Is f(X)=X+a exponentially distributed when X is exponential R.V and a>0?

Question

Suppose $X$ is an exponential R.V with parameter $\lambda$. Then, I am interested to find the distribution of $f(X)=X+a$, for $a>0$. To this end, I have computed the following: $$\Bbb E\left[f(X)\right]=a+1/\lambda$$ and $${\rm Var}\left(f(X)\right)=1/\lambda^2$$ Since ${\rm Var}\left(f(X)\right)\neq \left(\Bbb E\left[f(X)\right] \right)^2$ which is usually the case for an exponential r.v, I suspect that $f(X)$ is not an exponential r.v.
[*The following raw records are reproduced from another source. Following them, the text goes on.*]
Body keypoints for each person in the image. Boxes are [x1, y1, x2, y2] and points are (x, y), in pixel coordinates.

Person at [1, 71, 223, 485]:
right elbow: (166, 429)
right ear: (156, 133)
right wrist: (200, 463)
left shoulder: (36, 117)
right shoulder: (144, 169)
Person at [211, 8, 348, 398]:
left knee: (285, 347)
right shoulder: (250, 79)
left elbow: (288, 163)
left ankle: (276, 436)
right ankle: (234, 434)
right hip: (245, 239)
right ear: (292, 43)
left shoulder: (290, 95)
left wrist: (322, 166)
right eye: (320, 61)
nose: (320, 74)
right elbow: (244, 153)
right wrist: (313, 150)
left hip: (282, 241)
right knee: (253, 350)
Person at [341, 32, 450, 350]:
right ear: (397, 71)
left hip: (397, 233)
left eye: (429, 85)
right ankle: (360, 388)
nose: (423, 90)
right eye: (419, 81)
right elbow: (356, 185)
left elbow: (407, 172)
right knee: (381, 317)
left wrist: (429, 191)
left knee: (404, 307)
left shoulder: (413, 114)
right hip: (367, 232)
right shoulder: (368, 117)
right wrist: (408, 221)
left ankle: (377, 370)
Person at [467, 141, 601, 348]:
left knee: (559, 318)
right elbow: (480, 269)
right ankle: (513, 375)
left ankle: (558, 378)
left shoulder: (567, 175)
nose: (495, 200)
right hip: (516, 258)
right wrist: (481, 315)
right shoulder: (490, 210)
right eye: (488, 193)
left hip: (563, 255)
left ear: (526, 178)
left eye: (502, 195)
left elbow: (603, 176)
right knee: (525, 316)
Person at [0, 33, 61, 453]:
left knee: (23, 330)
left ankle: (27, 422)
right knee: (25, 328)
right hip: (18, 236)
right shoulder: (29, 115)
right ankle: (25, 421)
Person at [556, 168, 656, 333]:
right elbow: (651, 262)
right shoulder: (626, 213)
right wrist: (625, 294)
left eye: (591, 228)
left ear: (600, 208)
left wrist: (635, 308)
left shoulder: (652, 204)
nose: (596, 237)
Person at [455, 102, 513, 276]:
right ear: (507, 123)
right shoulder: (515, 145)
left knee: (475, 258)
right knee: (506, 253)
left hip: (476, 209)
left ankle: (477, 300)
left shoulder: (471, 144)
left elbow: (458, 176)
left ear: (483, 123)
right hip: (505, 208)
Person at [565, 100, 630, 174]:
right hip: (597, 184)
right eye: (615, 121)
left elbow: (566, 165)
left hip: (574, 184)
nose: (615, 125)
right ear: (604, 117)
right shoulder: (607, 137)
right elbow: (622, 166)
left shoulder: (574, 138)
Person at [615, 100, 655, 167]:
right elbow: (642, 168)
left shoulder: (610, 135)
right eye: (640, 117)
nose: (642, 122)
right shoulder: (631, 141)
Am I correct in my conjecture?

Answer 1

Let $Y:=X+a$, then \begin{align}F_{Y}(y)=P(Y\le y)=P(X+a\le y)=P(X\le y-a)=F_X(y-a)\end{align} Hence \begin{align}f_{Y}(y)&=\frac{d}{dy}F_Y(y)=\frac{d}{dy}F_X(y-a)=f_X(y-a)=λe^{-λ(y-a)}\end{align} for $a<y$. This is called the shifted exponential distribution with shift $a$. Intuitively your "exponential life" starts at time $a$ and not at time $0$.